A COLLECTION of 73 letters lending fresh insight into the tormented soul of Robert Browning, one of Britain’s greatest poets, fetched £83,650 at Christie’s, in London, yesterday.

The correspondence - bought by a private collector bidding by telephone - reveals the unfulfilled love between Browning and another great intellectual of the Victorian age, Julia Wedgwood, 21 years his junior and the great grand-daughter of the celebrated potter Josiah Wedgwood.

Every detail of their close relationship - destined to remain undisclosed owing to the strict moral code of their age and the poet’s devotion to the memory of his late wife, Elizabeth Barrett Browning - is examined in the letters which passed between them from 1863 to 1870.

"You know that I feel for you from my heart," writes Browning in June 1864, a year after their first meeting. "Three years ago, in this very week, I lost my own soul’s companion.

"Be assured that your friendship has always been precious to me, and that while I live it will be the most precious."

Miss Wedgwood, still mourning the recent death of her brother James, replies by return: "Your letter has been a gleam in the darkness of my mind today."

The letters continue throughout 1864 - but by November there are warnings of a crack in the intimacy of the relationship. Miss Wedgwood writes: "You know that all that is exceptional in our intercourse is my doing, not yours, that your part has merely been one of response, and that if there was any indiscretion, in taking up a position so liable to misconception, that was wholly on my side."

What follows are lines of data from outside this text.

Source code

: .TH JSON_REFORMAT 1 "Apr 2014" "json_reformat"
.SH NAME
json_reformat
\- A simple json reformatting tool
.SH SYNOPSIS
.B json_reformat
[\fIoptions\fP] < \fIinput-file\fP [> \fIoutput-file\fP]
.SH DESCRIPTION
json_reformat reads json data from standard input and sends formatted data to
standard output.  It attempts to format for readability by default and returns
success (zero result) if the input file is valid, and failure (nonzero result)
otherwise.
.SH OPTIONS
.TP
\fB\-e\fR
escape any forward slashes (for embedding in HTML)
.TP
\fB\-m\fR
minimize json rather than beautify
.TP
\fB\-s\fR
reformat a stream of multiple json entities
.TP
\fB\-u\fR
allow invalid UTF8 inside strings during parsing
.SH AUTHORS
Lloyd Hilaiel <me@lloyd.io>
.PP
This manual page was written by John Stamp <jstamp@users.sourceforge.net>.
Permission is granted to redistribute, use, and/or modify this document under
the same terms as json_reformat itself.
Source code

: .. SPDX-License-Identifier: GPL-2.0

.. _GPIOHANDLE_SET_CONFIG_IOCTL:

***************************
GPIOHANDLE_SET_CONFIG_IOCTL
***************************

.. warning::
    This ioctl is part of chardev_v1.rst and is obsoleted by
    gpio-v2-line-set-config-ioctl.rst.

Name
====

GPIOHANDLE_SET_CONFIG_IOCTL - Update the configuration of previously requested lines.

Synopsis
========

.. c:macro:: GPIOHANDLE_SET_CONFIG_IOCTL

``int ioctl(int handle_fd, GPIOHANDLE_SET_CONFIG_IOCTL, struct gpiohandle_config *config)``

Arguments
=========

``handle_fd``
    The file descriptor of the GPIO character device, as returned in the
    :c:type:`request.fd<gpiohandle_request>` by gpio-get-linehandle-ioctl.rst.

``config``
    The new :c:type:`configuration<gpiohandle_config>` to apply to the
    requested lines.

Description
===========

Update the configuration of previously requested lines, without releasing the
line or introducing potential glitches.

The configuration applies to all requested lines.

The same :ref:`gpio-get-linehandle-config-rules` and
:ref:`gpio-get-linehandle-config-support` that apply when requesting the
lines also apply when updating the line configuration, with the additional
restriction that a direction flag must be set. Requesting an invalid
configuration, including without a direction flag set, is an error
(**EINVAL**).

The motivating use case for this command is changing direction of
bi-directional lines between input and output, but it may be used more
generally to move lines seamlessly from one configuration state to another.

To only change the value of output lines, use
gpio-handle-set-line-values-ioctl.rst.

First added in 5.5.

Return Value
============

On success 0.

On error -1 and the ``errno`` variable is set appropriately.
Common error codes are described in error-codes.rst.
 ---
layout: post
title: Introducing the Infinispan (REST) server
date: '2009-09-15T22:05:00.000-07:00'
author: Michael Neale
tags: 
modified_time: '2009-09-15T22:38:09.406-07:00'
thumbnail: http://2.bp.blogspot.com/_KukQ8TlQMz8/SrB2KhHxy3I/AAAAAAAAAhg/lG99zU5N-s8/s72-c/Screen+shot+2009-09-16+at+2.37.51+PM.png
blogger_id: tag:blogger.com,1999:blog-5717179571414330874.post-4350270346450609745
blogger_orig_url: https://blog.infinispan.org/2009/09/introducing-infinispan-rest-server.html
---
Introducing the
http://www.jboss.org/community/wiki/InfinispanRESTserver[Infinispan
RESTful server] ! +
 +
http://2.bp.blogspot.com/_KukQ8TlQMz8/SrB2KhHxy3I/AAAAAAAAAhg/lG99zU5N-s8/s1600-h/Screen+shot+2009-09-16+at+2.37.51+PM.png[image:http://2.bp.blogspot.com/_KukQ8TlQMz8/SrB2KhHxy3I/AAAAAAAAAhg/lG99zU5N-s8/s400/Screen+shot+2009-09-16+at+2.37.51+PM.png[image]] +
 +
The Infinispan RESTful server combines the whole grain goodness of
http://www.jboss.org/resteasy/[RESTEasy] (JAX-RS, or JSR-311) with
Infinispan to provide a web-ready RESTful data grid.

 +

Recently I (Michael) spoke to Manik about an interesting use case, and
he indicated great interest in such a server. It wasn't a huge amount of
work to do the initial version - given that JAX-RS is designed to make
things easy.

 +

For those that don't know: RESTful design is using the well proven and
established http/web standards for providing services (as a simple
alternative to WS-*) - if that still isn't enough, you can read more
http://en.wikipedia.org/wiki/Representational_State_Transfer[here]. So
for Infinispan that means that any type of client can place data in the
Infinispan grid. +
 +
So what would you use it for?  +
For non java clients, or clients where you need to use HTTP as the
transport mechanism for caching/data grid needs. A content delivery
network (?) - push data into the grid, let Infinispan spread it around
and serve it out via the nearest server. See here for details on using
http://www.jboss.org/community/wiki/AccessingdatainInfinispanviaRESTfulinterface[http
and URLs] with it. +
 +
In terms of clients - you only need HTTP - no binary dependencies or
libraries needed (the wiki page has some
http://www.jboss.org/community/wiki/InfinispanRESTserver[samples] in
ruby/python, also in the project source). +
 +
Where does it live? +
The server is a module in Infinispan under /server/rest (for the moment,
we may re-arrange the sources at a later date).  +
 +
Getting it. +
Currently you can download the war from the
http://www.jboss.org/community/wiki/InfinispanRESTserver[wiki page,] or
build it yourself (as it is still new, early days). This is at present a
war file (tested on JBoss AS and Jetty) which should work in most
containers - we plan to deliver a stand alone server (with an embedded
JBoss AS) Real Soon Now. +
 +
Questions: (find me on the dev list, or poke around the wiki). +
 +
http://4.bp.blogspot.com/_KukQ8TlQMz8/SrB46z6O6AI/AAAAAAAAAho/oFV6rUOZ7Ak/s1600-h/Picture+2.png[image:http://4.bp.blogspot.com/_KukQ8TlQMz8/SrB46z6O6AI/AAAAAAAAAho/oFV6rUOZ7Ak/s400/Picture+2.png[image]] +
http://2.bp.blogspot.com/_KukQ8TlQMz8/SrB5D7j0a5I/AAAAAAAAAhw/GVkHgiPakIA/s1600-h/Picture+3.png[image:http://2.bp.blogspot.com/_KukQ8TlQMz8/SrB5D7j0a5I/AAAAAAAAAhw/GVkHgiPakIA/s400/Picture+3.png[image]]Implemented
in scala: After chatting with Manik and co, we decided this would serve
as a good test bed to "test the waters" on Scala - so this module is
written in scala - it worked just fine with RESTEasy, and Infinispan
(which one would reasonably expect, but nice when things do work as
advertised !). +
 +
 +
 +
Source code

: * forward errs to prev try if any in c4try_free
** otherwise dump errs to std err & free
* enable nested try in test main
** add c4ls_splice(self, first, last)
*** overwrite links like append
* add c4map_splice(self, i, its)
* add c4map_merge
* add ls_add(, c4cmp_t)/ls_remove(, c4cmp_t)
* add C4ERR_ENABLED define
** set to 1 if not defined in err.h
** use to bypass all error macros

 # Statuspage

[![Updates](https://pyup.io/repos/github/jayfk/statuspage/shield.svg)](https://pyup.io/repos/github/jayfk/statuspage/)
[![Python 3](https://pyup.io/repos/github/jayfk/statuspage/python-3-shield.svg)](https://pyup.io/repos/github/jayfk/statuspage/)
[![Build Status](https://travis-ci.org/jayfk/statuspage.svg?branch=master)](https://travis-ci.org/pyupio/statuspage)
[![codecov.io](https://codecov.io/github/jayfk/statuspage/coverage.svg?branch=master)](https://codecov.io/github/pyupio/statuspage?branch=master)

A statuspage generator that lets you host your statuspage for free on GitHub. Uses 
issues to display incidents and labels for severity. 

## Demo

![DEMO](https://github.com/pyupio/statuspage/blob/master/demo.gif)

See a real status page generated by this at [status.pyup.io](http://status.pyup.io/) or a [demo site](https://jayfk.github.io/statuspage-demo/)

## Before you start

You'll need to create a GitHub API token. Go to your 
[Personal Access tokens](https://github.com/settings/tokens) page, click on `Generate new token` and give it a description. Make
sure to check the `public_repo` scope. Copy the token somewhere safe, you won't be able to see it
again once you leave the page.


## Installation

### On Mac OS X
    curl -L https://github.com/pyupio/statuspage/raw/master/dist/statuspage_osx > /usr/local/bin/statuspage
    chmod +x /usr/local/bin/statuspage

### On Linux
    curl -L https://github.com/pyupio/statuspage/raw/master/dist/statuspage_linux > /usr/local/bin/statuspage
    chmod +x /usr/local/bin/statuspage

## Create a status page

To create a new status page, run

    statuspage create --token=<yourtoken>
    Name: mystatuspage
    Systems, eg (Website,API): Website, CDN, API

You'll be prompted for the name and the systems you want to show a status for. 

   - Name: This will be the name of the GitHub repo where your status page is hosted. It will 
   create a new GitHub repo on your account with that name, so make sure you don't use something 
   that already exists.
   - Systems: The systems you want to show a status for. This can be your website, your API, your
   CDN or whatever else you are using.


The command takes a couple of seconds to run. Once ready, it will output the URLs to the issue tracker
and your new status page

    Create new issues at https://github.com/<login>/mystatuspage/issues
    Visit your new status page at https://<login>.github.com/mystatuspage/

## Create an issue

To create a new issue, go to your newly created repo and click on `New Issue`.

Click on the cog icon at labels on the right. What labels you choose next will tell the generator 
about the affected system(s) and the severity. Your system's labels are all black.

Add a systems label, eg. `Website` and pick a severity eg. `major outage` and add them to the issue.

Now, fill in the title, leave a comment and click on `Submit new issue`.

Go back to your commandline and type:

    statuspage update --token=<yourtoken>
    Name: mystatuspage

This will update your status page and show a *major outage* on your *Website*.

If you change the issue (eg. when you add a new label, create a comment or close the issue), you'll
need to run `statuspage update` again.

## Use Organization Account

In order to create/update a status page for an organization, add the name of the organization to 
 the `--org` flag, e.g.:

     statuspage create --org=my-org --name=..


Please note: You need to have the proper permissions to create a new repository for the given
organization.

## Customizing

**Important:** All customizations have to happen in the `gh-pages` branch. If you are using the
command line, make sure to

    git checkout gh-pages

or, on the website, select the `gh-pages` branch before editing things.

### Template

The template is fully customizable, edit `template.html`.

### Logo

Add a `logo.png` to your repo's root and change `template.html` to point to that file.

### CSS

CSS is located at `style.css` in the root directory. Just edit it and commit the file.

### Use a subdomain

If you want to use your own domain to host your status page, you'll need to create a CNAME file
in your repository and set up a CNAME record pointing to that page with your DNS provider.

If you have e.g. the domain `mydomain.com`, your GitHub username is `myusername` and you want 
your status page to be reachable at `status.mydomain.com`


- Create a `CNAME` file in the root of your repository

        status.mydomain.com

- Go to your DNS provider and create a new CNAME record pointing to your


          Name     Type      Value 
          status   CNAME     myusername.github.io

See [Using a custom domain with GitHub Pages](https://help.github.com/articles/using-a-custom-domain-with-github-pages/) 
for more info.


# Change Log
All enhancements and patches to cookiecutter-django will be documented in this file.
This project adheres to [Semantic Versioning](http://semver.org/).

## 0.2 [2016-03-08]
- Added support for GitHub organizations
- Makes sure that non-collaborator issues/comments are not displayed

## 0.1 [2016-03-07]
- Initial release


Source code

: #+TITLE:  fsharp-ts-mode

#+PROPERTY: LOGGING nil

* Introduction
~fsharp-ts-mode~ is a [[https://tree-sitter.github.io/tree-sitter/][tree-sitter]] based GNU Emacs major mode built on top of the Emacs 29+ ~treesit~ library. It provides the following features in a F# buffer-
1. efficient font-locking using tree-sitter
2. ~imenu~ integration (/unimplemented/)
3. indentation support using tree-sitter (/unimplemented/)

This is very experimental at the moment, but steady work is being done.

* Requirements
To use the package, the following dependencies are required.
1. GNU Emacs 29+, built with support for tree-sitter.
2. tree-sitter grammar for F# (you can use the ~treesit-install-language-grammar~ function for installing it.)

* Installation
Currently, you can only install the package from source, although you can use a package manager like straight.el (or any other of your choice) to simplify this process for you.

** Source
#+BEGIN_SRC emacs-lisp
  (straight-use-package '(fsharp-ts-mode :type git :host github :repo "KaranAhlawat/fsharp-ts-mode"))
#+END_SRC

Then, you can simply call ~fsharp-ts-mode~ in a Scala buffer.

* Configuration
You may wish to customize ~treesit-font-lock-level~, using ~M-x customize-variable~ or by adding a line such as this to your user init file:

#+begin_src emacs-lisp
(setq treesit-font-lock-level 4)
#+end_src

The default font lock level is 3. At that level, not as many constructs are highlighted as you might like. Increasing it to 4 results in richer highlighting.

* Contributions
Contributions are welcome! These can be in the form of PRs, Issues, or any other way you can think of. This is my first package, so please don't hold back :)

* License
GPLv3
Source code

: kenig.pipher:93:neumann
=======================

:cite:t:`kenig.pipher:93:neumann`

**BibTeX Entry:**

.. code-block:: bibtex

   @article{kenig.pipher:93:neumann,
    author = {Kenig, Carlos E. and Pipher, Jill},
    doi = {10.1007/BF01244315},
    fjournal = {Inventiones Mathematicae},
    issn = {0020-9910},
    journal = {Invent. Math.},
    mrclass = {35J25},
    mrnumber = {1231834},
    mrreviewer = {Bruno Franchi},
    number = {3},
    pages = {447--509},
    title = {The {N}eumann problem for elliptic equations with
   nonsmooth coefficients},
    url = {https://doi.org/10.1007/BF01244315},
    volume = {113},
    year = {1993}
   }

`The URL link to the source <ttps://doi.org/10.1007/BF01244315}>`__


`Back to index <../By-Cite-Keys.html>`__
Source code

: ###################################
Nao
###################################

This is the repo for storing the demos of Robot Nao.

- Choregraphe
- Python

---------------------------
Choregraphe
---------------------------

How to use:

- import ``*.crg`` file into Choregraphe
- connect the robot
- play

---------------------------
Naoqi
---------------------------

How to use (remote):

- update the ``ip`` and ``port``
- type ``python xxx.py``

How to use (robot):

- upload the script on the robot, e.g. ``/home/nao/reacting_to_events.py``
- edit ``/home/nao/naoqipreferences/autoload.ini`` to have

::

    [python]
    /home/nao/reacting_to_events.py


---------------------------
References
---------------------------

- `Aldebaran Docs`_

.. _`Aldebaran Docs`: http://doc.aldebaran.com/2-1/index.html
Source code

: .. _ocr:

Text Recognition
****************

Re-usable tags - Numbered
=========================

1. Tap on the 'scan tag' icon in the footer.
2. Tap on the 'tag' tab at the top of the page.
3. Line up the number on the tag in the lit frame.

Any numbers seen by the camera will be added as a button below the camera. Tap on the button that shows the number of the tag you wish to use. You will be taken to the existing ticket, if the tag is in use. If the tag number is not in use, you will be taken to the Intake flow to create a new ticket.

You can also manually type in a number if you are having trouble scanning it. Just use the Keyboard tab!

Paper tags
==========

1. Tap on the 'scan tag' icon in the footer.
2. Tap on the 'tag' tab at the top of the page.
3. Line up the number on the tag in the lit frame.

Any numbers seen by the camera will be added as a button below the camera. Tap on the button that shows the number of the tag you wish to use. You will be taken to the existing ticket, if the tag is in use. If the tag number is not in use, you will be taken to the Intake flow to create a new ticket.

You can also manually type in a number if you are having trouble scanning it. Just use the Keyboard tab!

By March 1865, outside pressures proved too much and Miss Wedgwood tells Browning: "I have been intending to write to you for several days, dear friend, to say - what I do not say willingly - that it would be better that we did not meet again just now, at least that you did not come here.

"I have reason to know that my pleasure in your company has had an interpretation put upon it that I ought not to allow."

Although their correspondence continued, the familiarity and ease of the earlier letters was lost.

Tom Lamb, a manuscripts specialist at Christie’s, said yesterday: "Browning was devastated by the loss of his wife in 1861 and never got over it. None of his women friends was permitted to forget that his love was reserved for Elizabeth."